Exercise:
From the book review below, reproduce word for word the passage that begins with the words containing "Sincerely Yours by" and ends with "to everlasting love.".

Reading text:

━━━━━━

I received a copy of this book from Revell Publishing in exchange for an honest review.

Sincerely Yours by Jane Kirkpatrick, Amanda Cabot, Laurie Alice Eakes, and Ann Shorey

Sincerely Yours is a novella collection of four short stories in which four young women find their lives changed after receiving a letter signed with the valediction, “sincerely yours.”  This common theme ties the four stories together nicely, despite the very different time periods and plots.  The new paths of each woman entail exciting adventures among rivers, drawing rooms, inns, and hospitals and will perhaps even lead to everlasting love.

Moonlight Promise by Laurie Alice Eakes

Camilla Renfrew responds to a letter from a friend who offers protection after a false accusation leaves her running from the law.  She finds herself drawn to the mysterious captain of a steamboat bound for her destination.  The setting of the first story is interesting and the dangers involved for both characters make the plot exciting.  However, the flow of this novella is a little choppy and forced, pushing the characters toward each other in an awkward fashion.  Although not uncommon for a novella, the ending was a bit too neat and unrealistic.

Lessons in Love by Ann Shorey

Marigold Montgomery Bentley uses her initials when writing articles for a popular magazine, causing everyone to assume she is a man.  However, when the editor writes her a letter asking to meet, M. M. Bentley finds herself desperately trying to continue the rouse to save her writing career.  This is the most well-written and enjoyable of the four novellas.  The characters are likable and the plot is entertaining even as it gives its readers a glimpse into women’s roles in the late nineteenth century.  As is the case with most novellas, the romance is quick and tidy, but the inward strength of the characters and their complimentary life goals makes their love believable and sweet.

One Little Word by Amanda Cabot

Lorraine Caldwell receives a letter from her brother for the first time in several years and the note of pleading in his tone causes her to join him at the remote and beautiful Lilac Inn.  Instead of spending a short time with her brother as intended, Lorraine instead discovers she is attracted to the mystifying carousel carver and thus extends her stay as she discerns what matters most in life.  This particular novella is fascinating as it details the unique process of creating a carousel.  The descriptions allow the reader to visualize the beautiful colors and hard work involved in the creation of the carousel.  The love between the characters develops quickly and the ending is rather unrealistic in its neatness, but the short story is enjoyable.

A Saving Grace by Jane Kirkpatrick

Grace Hathaway travels to save her friend from a remote and mysterious hospital after the woman’s young daughter sends a letter begging Grace for help.  Upon her arrival, Grace discovers the hospital promises rapid healing but instead only serves to harm the patients; she thus seeks the help of a doctor who has a secret of his own.  Although this novella at first seems mysterious and exciting, it quickly becomes almost creepy as Grace discovers the horrible practices used to “cure” the patients.  The plot is not enjoyable and the horrifying conditions and physiological mind games of the hospital do not create a pleasant scene for romance.  This short story could stand alone as the tone was so different from the lighthearted and sweet storylines of the first three novellas. (This author is offering a giveaway! See the details here: http://janeswordsofencouragement.blogspot.com/)

 

I received a copy of this book from Revell Publishing in exchange for an honest review.

━━━━━━

Dataset records:

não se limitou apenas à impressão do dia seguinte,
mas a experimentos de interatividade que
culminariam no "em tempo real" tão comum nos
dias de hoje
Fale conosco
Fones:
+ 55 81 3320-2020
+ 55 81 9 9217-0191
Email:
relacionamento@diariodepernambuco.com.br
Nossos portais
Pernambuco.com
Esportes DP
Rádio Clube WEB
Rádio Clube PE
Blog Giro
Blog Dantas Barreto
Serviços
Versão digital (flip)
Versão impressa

━━━━━━

Exercise answer:
Sincerely Yours by Jane Kirkpatrick, Amanda Cabot, Laurie Alice Eakes, and Ann Shorey

Sincerely Yours is a novella collection of four short stories in which four young women find their lives changed after receiving a letter signed with the valediction, “sincerely yours.”  This common theme ties the four stories together nicely, despite the very different time periods and plots.  The new paths of each woman entail exciting adventures among rivers, drawing rooms, inns, and hospitals and will perhaps even lead to everlasting love.